Winching studies to directly measure tree windfirmness

From the very earliest studies of wind damage in forests, it was apparent that there was substantial tree-to-tree variation in levels of damage.  Some of this variation is of course due to different winds in different locations, or to site factors such as soil saturation.  But most likely a large portion of the variability results from inherent differences between trees in their windfirmness.  This tree characteristic can be estimated based on theoretical expectations, but empirical measurement is essential to truly document tree strength.  Such empirical data can be generated in only one way:  by winching trees to failure, and measuring the force needed to cause uprooting or trunk breakage.  This is a tedious and time-consuming endeavor, which may explain why (to our knowledge) there is only one other lab in the U.S. that actively uses this technique (an arboriculture lab in Massachusetts that studies street & residential trees).  Winching studies have been conducted extensively in Canada and the U.K., and to a lesser degree in Japan and Finland.  Prior to our work, there were only two published winching studies with forest trees in the U.S.

The procedure for such winching studies (called static winching) consists essentially of a winch and strap system attached to the base of an “anchor” tree and just below the canopy of a winched tree; the system includes a strain gauge (or load cell) that continuously measures the force in the winch/strap system and outputs that force to a file on a laptop computer.  Simultaneously, two tilt sensors attached to the tree also continuously output the tilt away from vertical of the tree during the winching process.  The setup is illustrated schematically in this graphic.


The winching itself it shown in this photo, which illustrates one person on the winch, and another ensuring that the steel cable that moves through the winch does not get tangled. 


For a subsample of the trees, it is necessary to cut them into 1 m sections for weighing, as shown here.

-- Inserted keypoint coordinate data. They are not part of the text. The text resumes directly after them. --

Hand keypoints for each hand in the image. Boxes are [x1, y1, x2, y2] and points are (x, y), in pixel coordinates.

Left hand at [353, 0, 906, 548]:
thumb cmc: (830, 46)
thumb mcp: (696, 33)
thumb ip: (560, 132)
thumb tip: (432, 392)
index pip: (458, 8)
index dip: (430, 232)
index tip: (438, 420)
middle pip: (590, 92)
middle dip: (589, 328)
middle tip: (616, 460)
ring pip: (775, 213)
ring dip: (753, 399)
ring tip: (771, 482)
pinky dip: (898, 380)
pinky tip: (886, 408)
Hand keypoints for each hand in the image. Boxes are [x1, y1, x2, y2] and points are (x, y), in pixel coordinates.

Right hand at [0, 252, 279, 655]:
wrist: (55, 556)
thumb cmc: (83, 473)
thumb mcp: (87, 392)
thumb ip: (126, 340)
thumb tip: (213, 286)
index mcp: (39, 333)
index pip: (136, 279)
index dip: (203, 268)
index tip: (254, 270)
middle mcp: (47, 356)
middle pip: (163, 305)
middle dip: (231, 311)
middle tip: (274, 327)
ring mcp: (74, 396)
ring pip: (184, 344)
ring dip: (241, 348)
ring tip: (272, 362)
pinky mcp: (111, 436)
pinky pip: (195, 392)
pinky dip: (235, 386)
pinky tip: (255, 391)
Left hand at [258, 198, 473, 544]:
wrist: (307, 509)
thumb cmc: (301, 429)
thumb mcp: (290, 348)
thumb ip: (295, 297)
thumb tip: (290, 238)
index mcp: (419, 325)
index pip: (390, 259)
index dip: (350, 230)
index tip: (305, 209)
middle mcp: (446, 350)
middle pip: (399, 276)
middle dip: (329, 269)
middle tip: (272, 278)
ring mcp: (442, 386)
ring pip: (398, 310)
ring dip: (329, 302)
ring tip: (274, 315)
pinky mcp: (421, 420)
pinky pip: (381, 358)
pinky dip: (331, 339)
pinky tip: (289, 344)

Using funding from the California Dept. of Water Resources, we completed our first winching study on levee trees (valley oak Quercus lobata, and western cottonwood Populus fremontii) in central California in 2011; this was published as Peterson & Claassen 2013.  We found that due to large site to site variation, the interspecific differences between these two species were not significant, although they were substantial.  Not surprisingly, there was a strong increase in windfirmness with increases in tree sizes.  On the sandy soil of the levees, soil moisture levels had little influence on tree windfirmness, although it is worth noting that the soil moisture conditions during our winching tests did not approach saturation; saturated soils may have led to much lower windfirmness of winched trees.

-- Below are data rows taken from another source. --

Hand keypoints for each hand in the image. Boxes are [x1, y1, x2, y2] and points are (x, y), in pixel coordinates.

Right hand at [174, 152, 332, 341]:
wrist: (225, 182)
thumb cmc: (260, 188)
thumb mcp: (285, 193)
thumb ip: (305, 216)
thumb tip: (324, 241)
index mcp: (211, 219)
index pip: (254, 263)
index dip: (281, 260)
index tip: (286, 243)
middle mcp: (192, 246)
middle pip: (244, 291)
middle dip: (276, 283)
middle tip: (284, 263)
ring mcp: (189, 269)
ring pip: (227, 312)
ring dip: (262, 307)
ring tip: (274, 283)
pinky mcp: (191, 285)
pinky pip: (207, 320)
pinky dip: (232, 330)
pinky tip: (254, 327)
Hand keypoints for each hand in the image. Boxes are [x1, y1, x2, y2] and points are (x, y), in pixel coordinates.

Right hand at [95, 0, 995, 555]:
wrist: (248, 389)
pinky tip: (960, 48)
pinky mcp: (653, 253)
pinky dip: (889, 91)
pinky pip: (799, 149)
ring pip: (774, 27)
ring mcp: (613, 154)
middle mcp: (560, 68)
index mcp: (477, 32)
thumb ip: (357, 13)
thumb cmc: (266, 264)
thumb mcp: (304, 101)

In 2012, as part of setting up the artificial gaps for Jeff Cannon’s dissertation (wind & fire), we completed a winching study on loblolly pine (Pinus taeda) and tulip poplar (Liriodendron tulipifera) at the Piedmont National Wildlife Refuge in central Georgia.  One of our 2012 undergraduates, Meredith Barrett, is leading the effort to write up these results for publication; we expect a manuscript to be submitted in November 2013.  Surprisingly, we did not find any substantial difference between the critical turning moments of similar-sized pines and tulip poplars; this contrasts with the general received wisdom that conifers are more vulnerable to wind damage than hardwoods. 



In Fall 2013, we are embarking on a new collaboration with Dr. Brady Hardiman and Dr. Michael Dietze, both of Boston University, to conduct a winching study in northern Wisconsin at the UNDERC field station.  This undertaking will help Brady and Michael establish an artificial gap experiment in a northern hardwoods forest for their studies of ecosystem carbon dynamics.